Excerpted text
The event is organized by the Philippine Sportswriters Association under the leadership of Eriberto "Tito" S. Talao (sports editor of the Manila Bulletin). The PSA is the oldest Philippine-based media organization, which is founded in 1949, and made up of veteran and seasoned sports scribes, section editors and columnists from print media (broadsheets and tabloids), sports news websites and social media platforms.

Information supplied
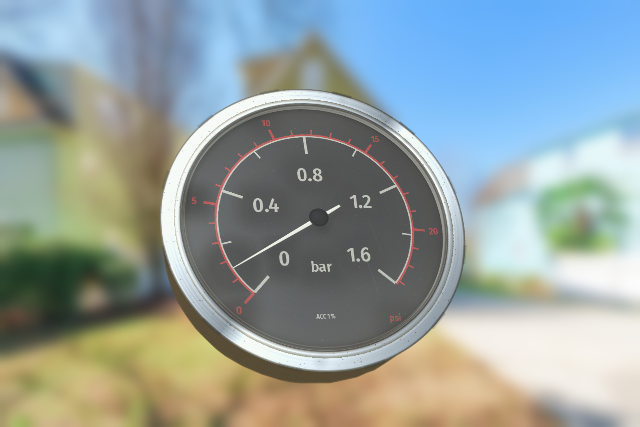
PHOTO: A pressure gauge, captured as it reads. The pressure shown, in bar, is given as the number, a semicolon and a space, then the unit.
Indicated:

How to complete this task
Carry on the passage about the Philippine Sportswriters Association from its final sentence. The data has no connection to the text.

Exercise answer
Among the awards set to be received this year are the Athlete of the Year (Team Philippines), Lifetime Achievement Award (Efren "Bata" Reyes), President's Award (Carlos Yulo), Executive of the Year (William "Butch" Ramirez), Mr. Basketball (Thirdy Ravena), Ms. Volleyball (Sisi Rondina), Mr. Volleyball (Bryan Bagunas), Mr. Football (Stephan Schröck), Ms. Golf (Bianca Pagdanganan), National Sports Association of the Year (Association of Boxing Alliances in the Philippines), Major Awards, Minor Citations, Tony Siddayao Awards for Under 17 Athletes, Posthumous Recognition, Milo Junior Athletes of the Year, and the Chooks-To-Go Fan Favorite Award.

There will be a new set of awards including the Ms. Basketball (Jack Danielle Aninam) and Coach of the Year (Patrick Aquino) which will be handed out starting this year.

Three-time PSA Athlete of the Year (1999, 2001 and 2006) awardee and Philippine billiards legend Efren "Bata" Reyes, who will also set to receive the Lifetime Achievement Award served as the guest speaker.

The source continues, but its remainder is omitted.